Ambit of economic census to be wider

The next Socio-Economic Caste Census (SECC) is likely to take a broader view of deprivation parameters to include outreach of public welfare schemes and progress in nutrition, housing, drinking water, sanitation, electricity and connectivity to identify the country’s poor, senior officials indicated on Sunday.

The centre is also considering a dynamic registry, which would be updated regularly, in an attempt to make the state’s targeted interventions more effective, the officials said.

A concept note on “poverty measurement in India” was prepared by the Union rural development ministry last month while the government set up a high-level panel with the mandate of updating the SECC and minimising “exclusion and inclusion errors”.

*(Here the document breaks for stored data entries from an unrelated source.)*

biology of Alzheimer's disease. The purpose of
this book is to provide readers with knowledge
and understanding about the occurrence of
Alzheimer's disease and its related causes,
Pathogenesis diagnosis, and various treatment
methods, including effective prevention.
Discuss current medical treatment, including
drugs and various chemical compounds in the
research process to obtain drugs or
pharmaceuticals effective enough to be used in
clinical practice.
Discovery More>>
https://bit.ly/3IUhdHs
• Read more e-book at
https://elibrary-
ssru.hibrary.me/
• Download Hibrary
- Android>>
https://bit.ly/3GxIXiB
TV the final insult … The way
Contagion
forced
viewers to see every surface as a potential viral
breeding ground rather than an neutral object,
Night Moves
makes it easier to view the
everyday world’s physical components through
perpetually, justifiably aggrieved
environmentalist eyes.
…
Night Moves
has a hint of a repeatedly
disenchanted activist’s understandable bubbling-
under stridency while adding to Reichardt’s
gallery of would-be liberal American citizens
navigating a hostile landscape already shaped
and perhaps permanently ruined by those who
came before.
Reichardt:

The panel is made up of the Registrar General of India, director general of the Unique Identification Authority of India (UIDAI), chief of the National Statistical Organisation (NSO), the urban and rural development ministry secretaries and a member of the policy think-tank Niti Ayog.

The move comes as the first SECC becomes nearly a decade old. And since the SECC’s results were announced in 2011, several new welfare schemes to provide free connections of cooking gas, power and water for the poor have been rolled out; other schemes such as free housing or skill development programmes have been allocated higher budgets.

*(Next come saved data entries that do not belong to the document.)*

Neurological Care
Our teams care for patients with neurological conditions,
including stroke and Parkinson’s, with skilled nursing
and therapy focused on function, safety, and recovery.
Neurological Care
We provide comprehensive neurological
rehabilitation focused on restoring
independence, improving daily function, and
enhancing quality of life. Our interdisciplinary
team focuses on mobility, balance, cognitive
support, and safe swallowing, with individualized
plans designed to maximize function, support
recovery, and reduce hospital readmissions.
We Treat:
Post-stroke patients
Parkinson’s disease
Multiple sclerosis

“There is definitely a need to take a new look into determining poverty. In the first SECC, kuchcha houses were a parameter but now, the government has completed 11.7 million houses under the Awas scheme for the rural poor. And aspirations for the poor have also changed. We may need to look into the delivery of benefits such as Ayushman Bharat, improved education facilities and Ujjwala {scheme of free cooking gas connections} and observe change in socio-economic status apart from the basic needs,” a member of the panel said on condition of anonymity.

To be sure, the second SECC will take some time for completion; the Covid-19 pandemic has delayed work on the 2021 census, which had been due to get underway. Preparations are underway for the launch of the exercise.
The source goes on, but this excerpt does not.